**What you are asked to do:** Please copy the entries below word for word, leaving out any image.

**The data:**

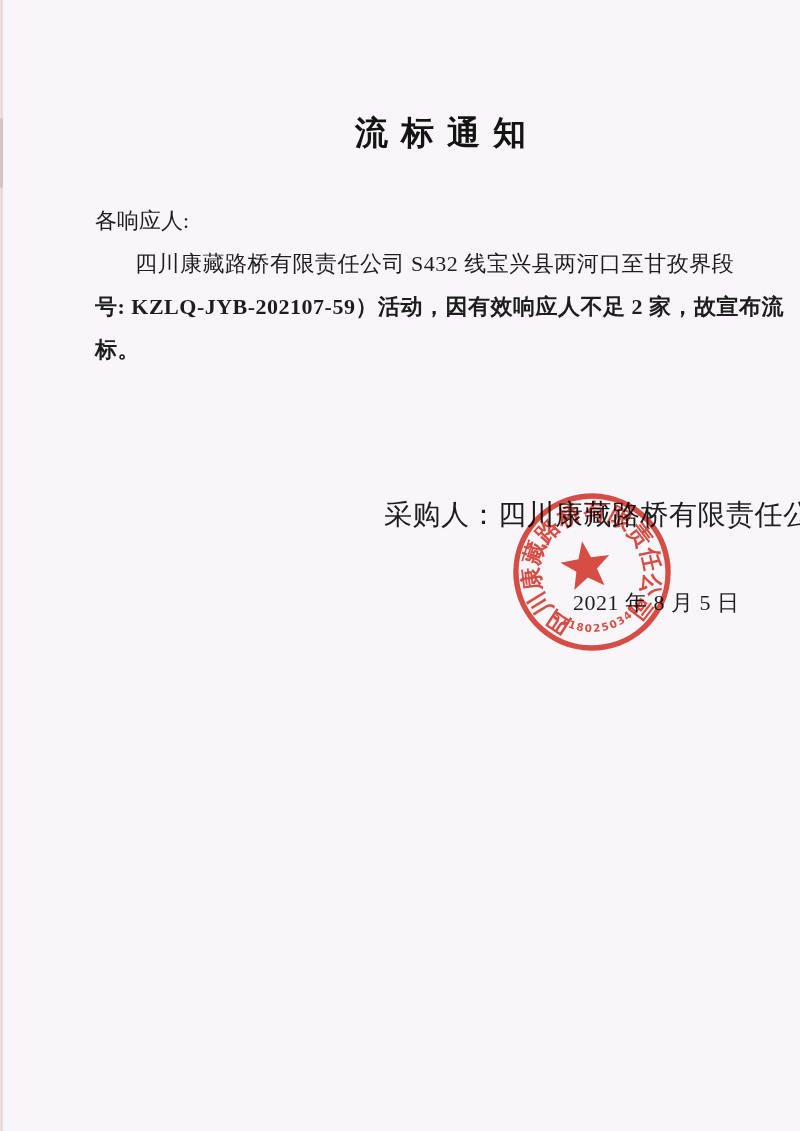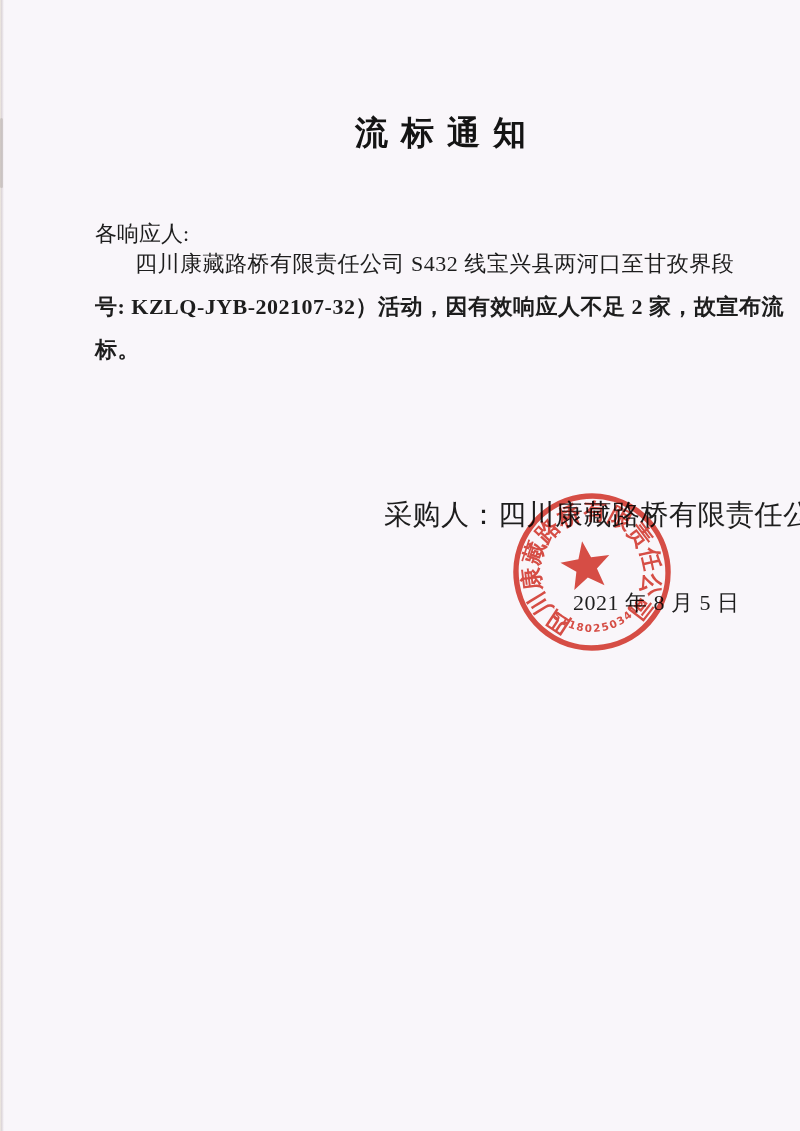--- a/index.html
+++ b/index.html
@@ -44,7 +44,7 @@
   }
   .salutation {
     position: absolute;
-    top: 212px;
+    top: 199px;
     left: 95px;
     font-size: 22px;
     line-height: 43px;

**Task solution:**
--- a/index.html
+++ b/index.html
@@ -44,7 +44,7 @@
   }
   .salutation {
     position: absolute;
-    top: 212px;
+    top: 199px;
     left: 95px;
     font-size: 22px;
     line-height: 43px;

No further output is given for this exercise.